The strike, which sources say started in the early hours of today, is total. Pharmacy, laboratory, and radiology units are also shut. Even the emergency unit that usually runs on a skeleton staff during industrial actions is completely deserted.
Eyewitnesses say some patients on admission who could be moved have been hurriedly discharged themselves overnight when news of the impending strike filtered in, while those too critical to be moved are now at the mercy of relatives providing whatever care they can.
The medical workers, under the umbrella of the Medical and Dental Consultants Association of Nigeria (MDCAN), National Association of Resident Doctors (NARD), and the Nigerian Nurses and Midwives Association, have accused the Governor Hyacinth Alia administration of abandoning them despite repeated appeals, promises, and verification exercises that never translated into actual payments.
“Eighteen months without salary is not a joke.
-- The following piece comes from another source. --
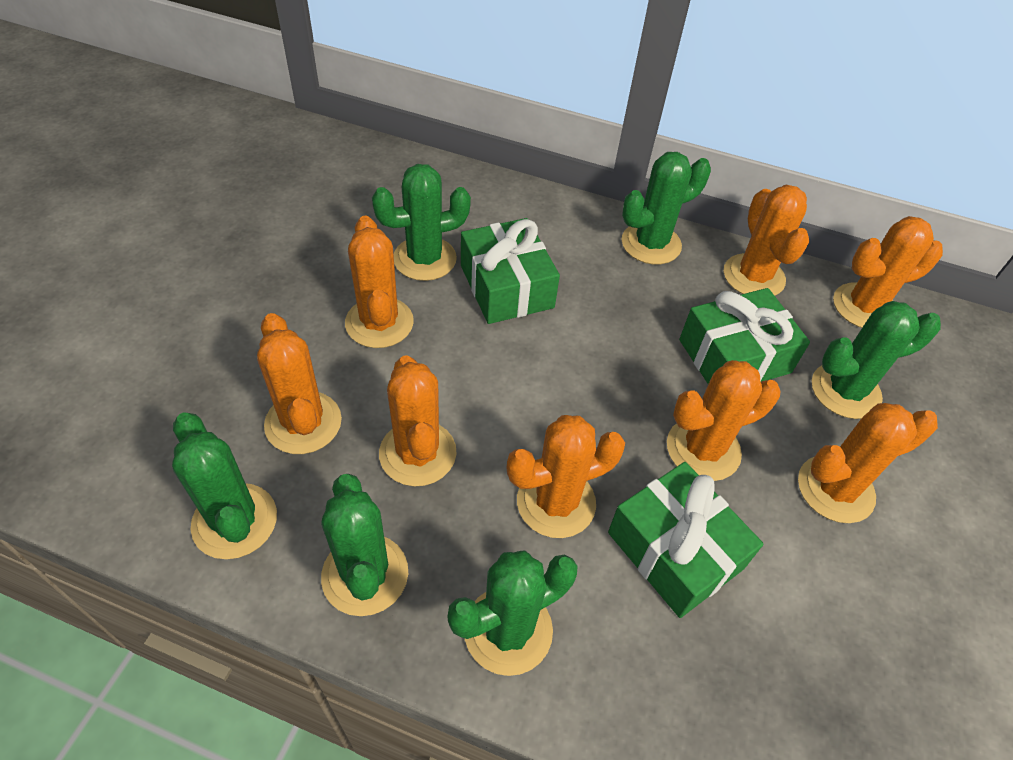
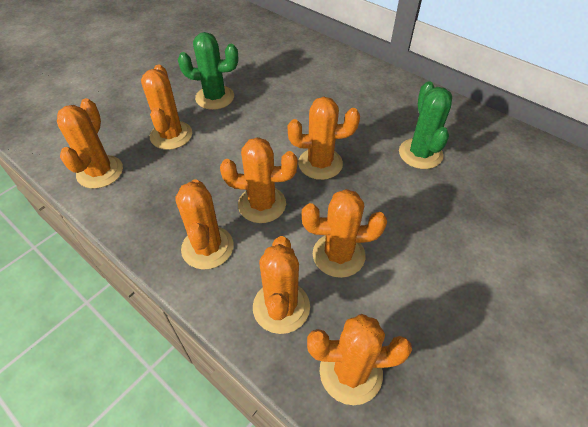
green cactus: 6 -> 2
green gift: 3 -> 0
Many of us have collapsed financially. Some have lost houses to banks, children have been sent out of school, and we are borrowing to eat,” one striking doctor told our correspondent on condition of anonymity. “We are humans too. We held on for as long as we could because of our patients, but we have reached the breaking point.”
Social media is boiling with anger. The trending hashtag #WhyFatherHabaHwande is a direct jab at Governor Alia, a Catholic priest, with many asking how a priest-turned-governor could watch healthcare workers suffer this long without pay while still going to church every day.
As it stands, BSUTH, once the pride of medical training and tertiary healthcare in the entire North-Central, is effectively shut down.
The state government is yet to issue any official statement as of the time of filing this report, but sources inside Government House say emergency meetings are ongoing.
For now, the message to Benue people is clear and painful: do not bring your sick to BSUTH. There is literally nobody to attend to them.
This is a developing story. We will bring you updates as events unfold.